After the CenturyLink, Level 3 merger, the combined company would be the most heavily business-focused of the nation’s five largest service providers by a long shot, according to data presented by Level 3 Chief Financial Officer Sunit Patel at the Bank of America Merrill Lynch Leveraged Finance Conference, which was also webcast.
AT&T would be in the number two spot, with 17% of its revenue coming from enterprise and wholesale, followed by Verizon and Charter who are tied at 13% and Comcast, which gets just 6% of its revenues from the enterprise and wholesale market.

The combined Level 3/ CenturyLink enterprise and wholesale markets “really becomes the prime business of the company moving forward,” said Patel.
At $32.5 billion for 2015, AT&T would still have the largest overall enterprise and wholesale revenues after a CenturyLink/ Level 3 merger. But the merged company would be in the number two spot with combined CenturyLink enterprise and wholesale revenues of $18.8 billion, followed by Verizon, Charter and Comcast.

As the second largest provider to enterprises in the U.S., the merged company will be able to “do more for customers, [have] better branding and [have] better presence in more places,” Patel said.

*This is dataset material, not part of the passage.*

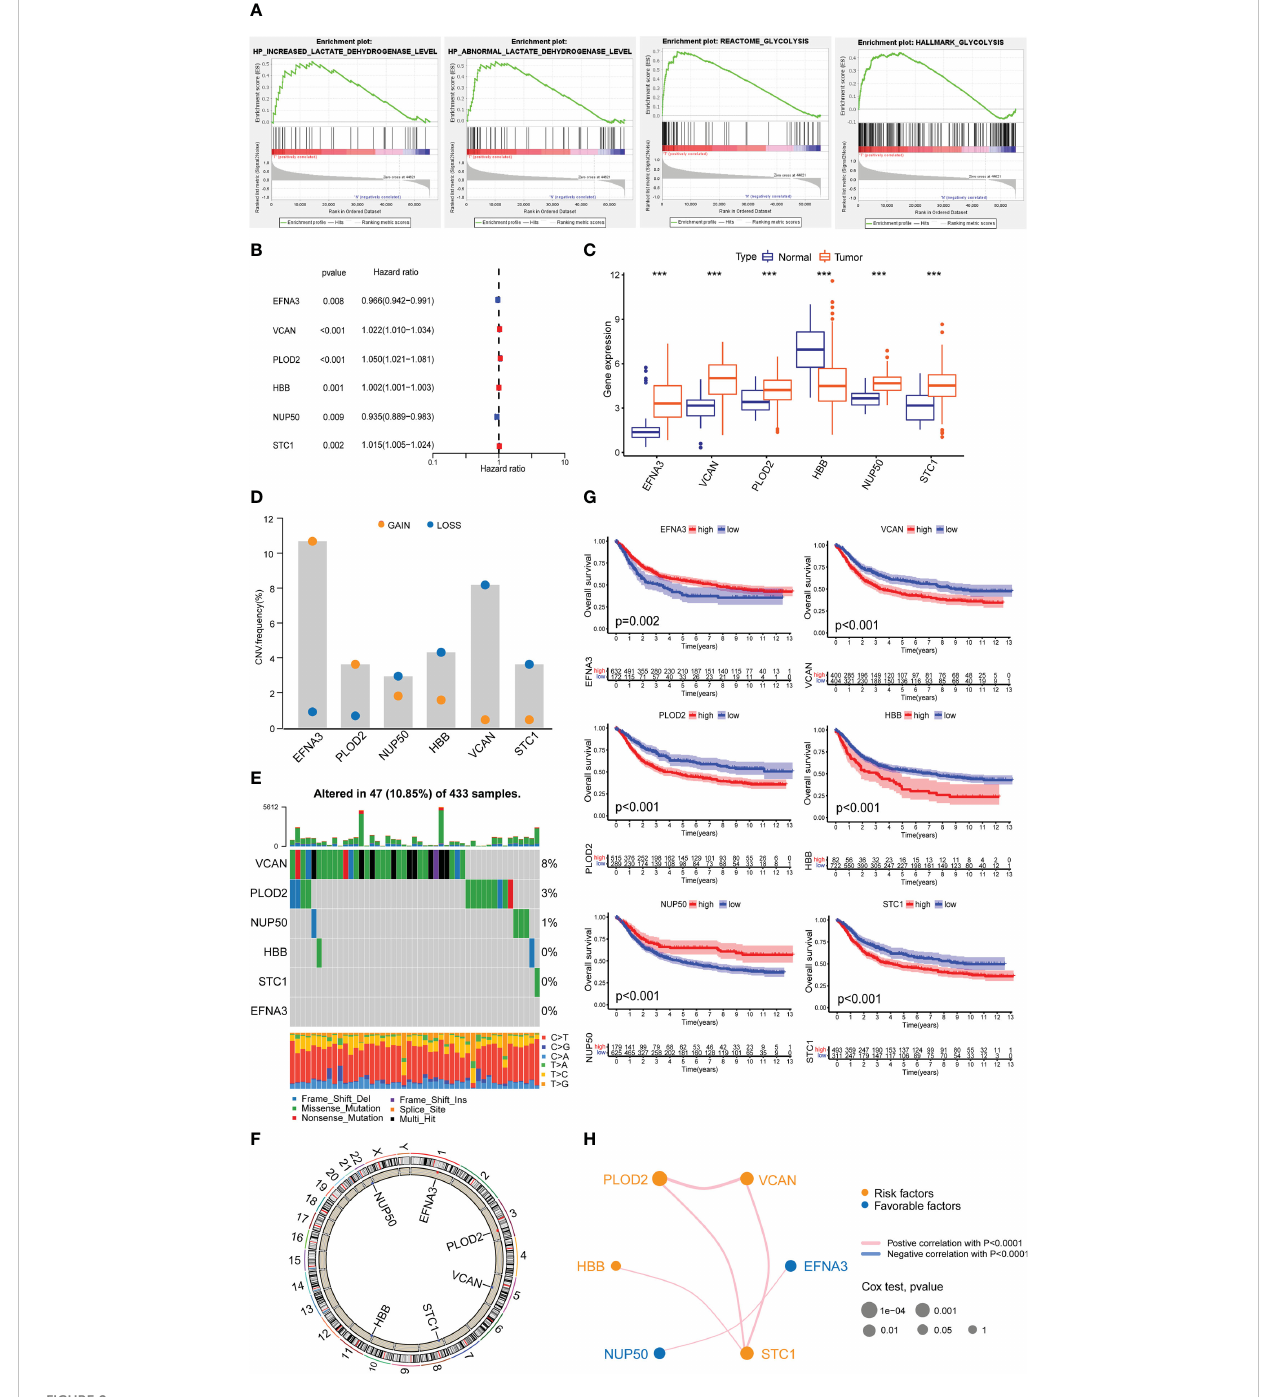
FIGURE 2 Expression of lactylation-related genes in GC. (A) Highly expressed GSEA pathway in GC tissues. (B) Univariate Cox analysis of lactylation-related genes. (C) Expression of lactylation-related genes in GC tissues and normal gastric tissues. ***p<0.001. (D) Diagram of the copy number frequencies of lactylation-related genes. (E) Waterfall plot of the mutation frequencies of lactylation-related genes. (F) Circle plot of the copy numbers of lactylation-related genes. (G) Overall survival rate of lactylation-related gene patient groups. (H) Prognostic network of lactylation-related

CenturyLink Enterprise Focus
Focusing on the enterprise and wholesale market would appear to be a smart choice for the company resulting from a CenturyLink, Level 3 merger. The latter was one of the most successful of the competitive carriers to emerge in the 1990s but that group has been shrinking as companies have gone out of business or been acquired. (Another remaining company in that group – XO Communications – is getting set to enter the Verizon fold.)
Meanwhile, CenturyLink – like other companies that began life as a monopoly phone company – has had to diversify to compensate for declining revenues in its traditional business. Companies in that group generally pursue one of three strategies or some combination of the three – wireless, residential broadband and the enterprise.
Unlike AT&T and Verizon, CenturyLink has no pure-play wireless business. And of the two remaining business options, the enterprise market would appear to have greater potential, particularly considering that the numbers discussed at the beginning of this post suggest that the company’s chief competitors are primarily focusing elsewhere.
According to CenturyLink CFO Stewart Ewing, the company won’t shift its focus away from its residential business completely, however. During a question-and-answer session after today’s presentation, Ewing said that within three years, CenturyLink plans to make 40 Mbps broadband available to 90% or more of the homes in its top 25 markets. In addition, 70% of homes in those markets are targeted to have 100 Mbps broadband available to them.